Any help would be appreciated!

Thanks, Ioannis

tokamaster commented 1 year ago

Regarding issue 2, I believe it is coming from the scipy.stats.multivariate_normal function, rather than from pycop. I think you should be able to fix it by passing allow_singular=True to multivariate_normal.

ioannisrpt commented 1 year ago

@tokamaster You are right. When I pass the argument allow_singular=True in the multivariate_normal.cdf and multivariate_normal.pdf of pycop.bivariate.gaussian, I don't get the Singular Matrix error. However, now I get the message Singular matrix E in LSQ subproblem from scipy.stats.minimize which breaks something in pycop.estimation.fit_cmle_mixt and returns the TypeError: cannot unpack non-iterable NoneType object. Is there something wrong with the formulation of the minimization problem? Or even better, why do I get a singular matrix in the first place?

tokamaster commented 1 year ago

@ioannisrpt The mean argument of multivariate_normal must be an array, not None.
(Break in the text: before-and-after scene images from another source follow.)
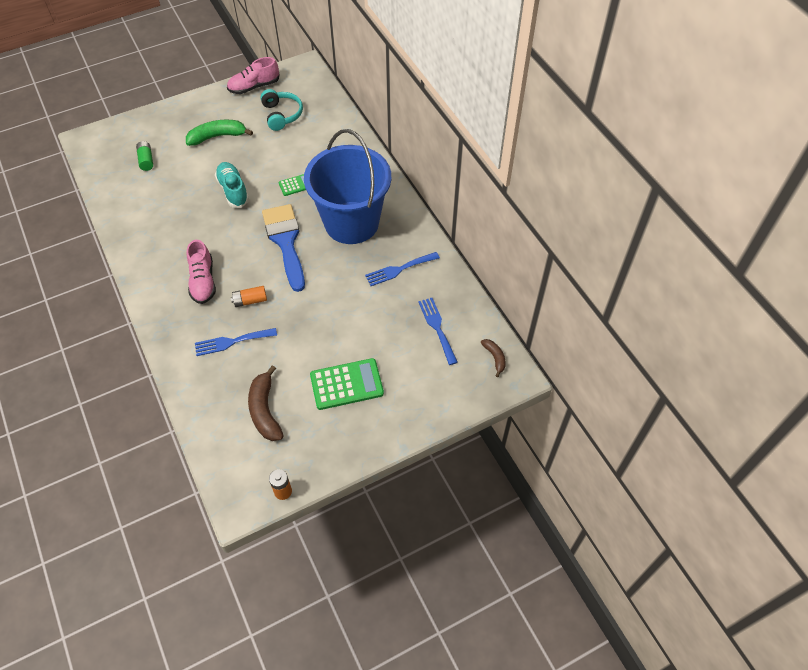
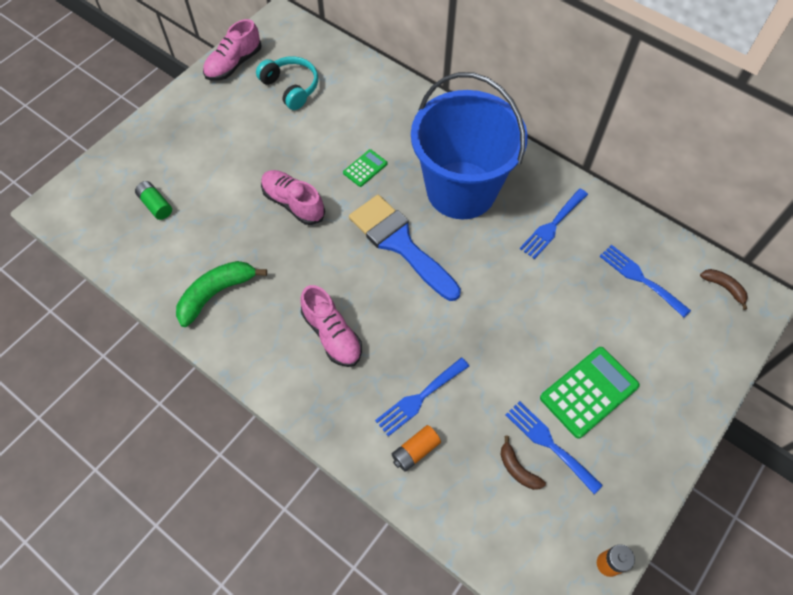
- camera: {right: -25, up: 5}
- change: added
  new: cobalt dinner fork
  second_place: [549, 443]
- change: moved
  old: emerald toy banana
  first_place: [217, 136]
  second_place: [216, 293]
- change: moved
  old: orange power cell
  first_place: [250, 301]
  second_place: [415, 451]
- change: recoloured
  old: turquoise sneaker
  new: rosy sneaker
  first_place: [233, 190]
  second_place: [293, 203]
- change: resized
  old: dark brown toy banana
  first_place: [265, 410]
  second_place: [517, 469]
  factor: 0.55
For more information about your covariance matrix being singular: https://github.com/scipy/scipy/issues/5286

However, it is difficult to say where the origin of your problem is.

ioannisrpt commented 1 year ago

@tokamaster I was under the impression that multivariate_normal had a way of setting mean=None to a default value. Thanks for the link to the singular covariance matrix issue. I think I will re-define the gaussian class without multivariate_normal and then take it from there.
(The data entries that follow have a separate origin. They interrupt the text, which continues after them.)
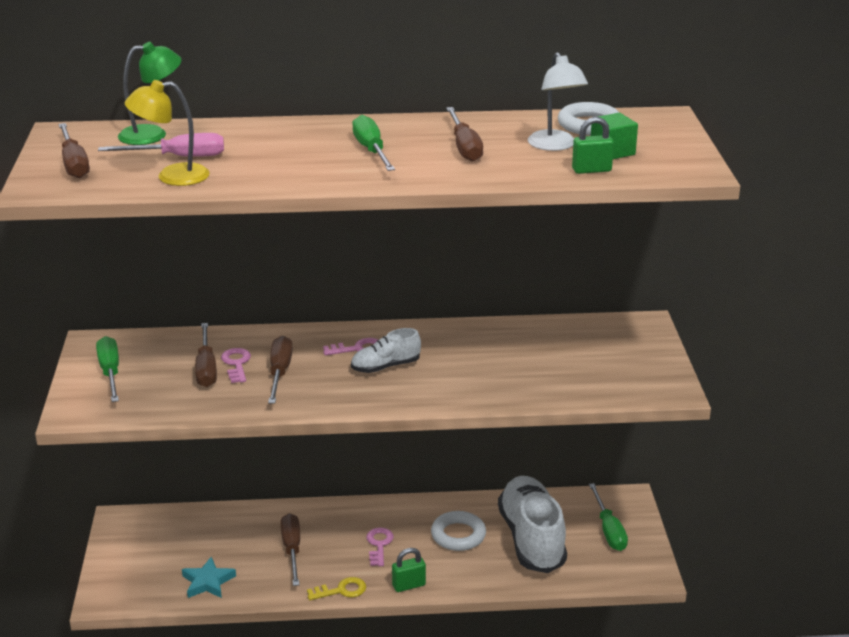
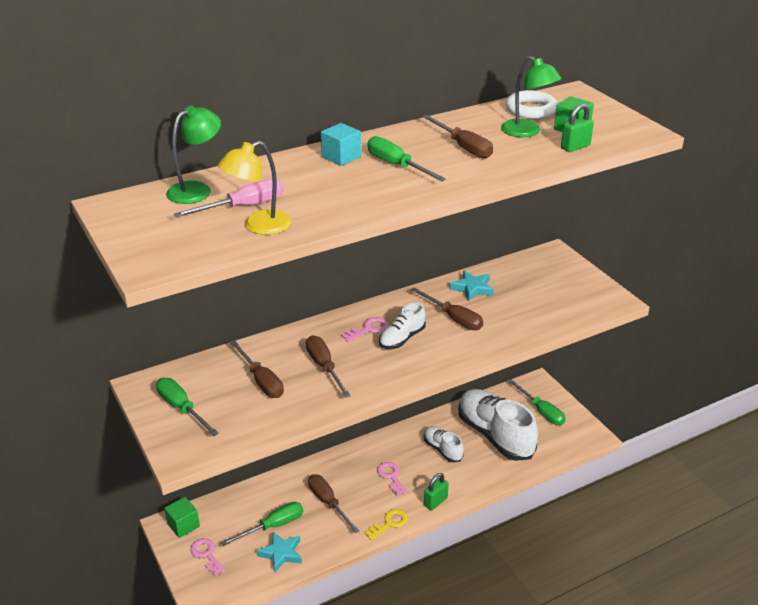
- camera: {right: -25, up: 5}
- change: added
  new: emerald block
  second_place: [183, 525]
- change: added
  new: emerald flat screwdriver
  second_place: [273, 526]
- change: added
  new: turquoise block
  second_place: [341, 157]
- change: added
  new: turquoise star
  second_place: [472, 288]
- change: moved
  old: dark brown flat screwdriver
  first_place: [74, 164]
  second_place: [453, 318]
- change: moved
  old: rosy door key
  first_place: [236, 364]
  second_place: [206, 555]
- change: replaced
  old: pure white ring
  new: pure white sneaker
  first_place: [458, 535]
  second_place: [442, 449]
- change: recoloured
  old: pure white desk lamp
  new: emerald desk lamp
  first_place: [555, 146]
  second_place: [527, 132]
ioannisrpt commented 1 year ago

I fixed the estimation of the Gaussian copula (standalone or in a mixture of copulas). The issue lies in the scipy.stats.multivariate_normal module for reasons I cannot explain. I looked at its source code and I find no problem with how it operates. I use the Gaussian copula density formula directly in the gaussian class in the spirit of other copulas such as archimedean copulas and I find no problems with its estimation. I will create a pull request with the (minimal) changes that I made, if that is ok.